§ WHAT IS EXPECTED:
With images removed, transcribe each record exactly as it appears.

[Records drawn from a dataset]
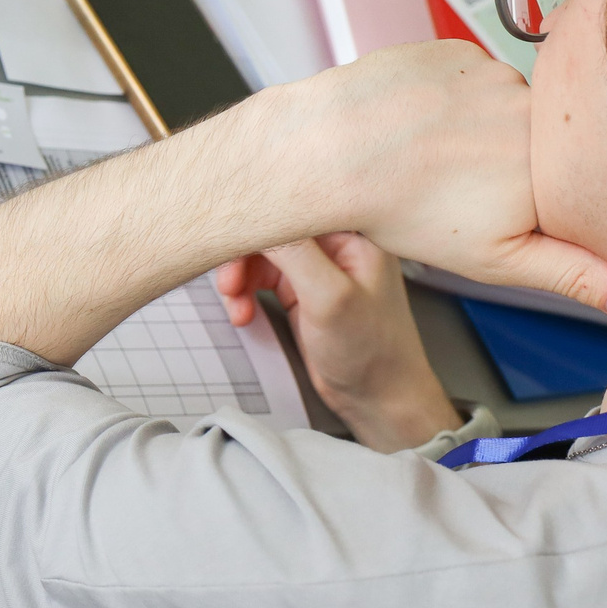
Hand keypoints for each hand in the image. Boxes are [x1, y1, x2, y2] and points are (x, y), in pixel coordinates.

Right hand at [216, 234, 459, 449]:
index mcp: (354, 234)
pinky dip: (245, 294)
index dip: (258, 221)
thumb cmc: (371, 352)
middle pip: (272, 231)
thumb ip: (295, 253)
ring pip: (261, 255)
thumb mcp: (330, 298)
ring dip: (239, 279)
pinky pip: (262, 279)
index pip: (295, 208)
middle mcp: (336, 245)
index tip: (227, 237)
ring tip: (236, 307)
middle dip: (243, 257)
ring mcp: (318, 268)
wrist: (379, 399)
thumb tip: (258, 214)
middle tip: (228, 285)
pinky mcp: (303, 291)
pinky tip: (244, 314)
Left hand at [278, 41, 606, 327]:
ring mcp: (493, 71)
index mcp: (553, 161)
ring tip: (430, 154)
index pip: (572, 177)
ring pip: (499, 106)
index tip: (498, 202)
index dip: (537, 195)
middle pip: (536, 139)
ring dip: (472, 127)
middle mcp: (534, 109)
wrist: (328, 150)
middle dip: (503, 162)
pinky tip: (415, 122)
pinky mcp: (454, 51)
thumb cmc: (400, 207)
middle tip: (453, 181)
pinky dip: (443, 99)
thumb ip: (572, 274)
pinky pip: (463, 78)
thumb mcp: (495, 259)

§ EXERCISE ANSWER:
Hand keypoints for each hand in the image. Boxes are [x1, y1, x2, y2] and points are (x, y), in pixel coordinates.

Right hand at [216, 234, 459, 449]:
index mcp: (354, 234)
pinky dip: (245, 294)
index dip: (258, 221)
thumb cmc: (371, 352)
middle pip: (272, 231)
thumb ip: (295, 253)
ring pip: (261, 255)
thumb mcp: (330, 298)
ring dip: (239, 279)
pinky pip: (262, 279)
index pip: (295, 208)
middle mcp: (336, 245)
index tip: (227, 237)
ring tip: (236, 307)
middle dip: (243, 257)
ring mcp: (318, 268)
wrist: (379, 399)
thumb tip: (258, 214)
middle tip: (228, 285)
pinky mcp: (303, 291)
pinky tip: (244, 314)
Left hand at [278, 41, 606, 327]:
ring mcp: (493, 71)
index mcp: (553, 161)
ring tip: (430, 154)
index pip: (572, 177)
ring pip: (499, 106)
index tip: (498, 202)
index dip: (537, 195)
middle pip: (536, 139)
ring dip: (472, 127)
middle mcp: (534, 109)
wrist: (328, 150)
middle dip: (503, 162)
pinky tip: (415, 122)
pinky mcp: (454, 51)
thumb cmc: (400, 207)
middle tip: (453, 181)
pinky dip: (443, 99)
thumb ip: (572, 274)
pinky pip: (463, 78)
thumb mcp: (495, 259)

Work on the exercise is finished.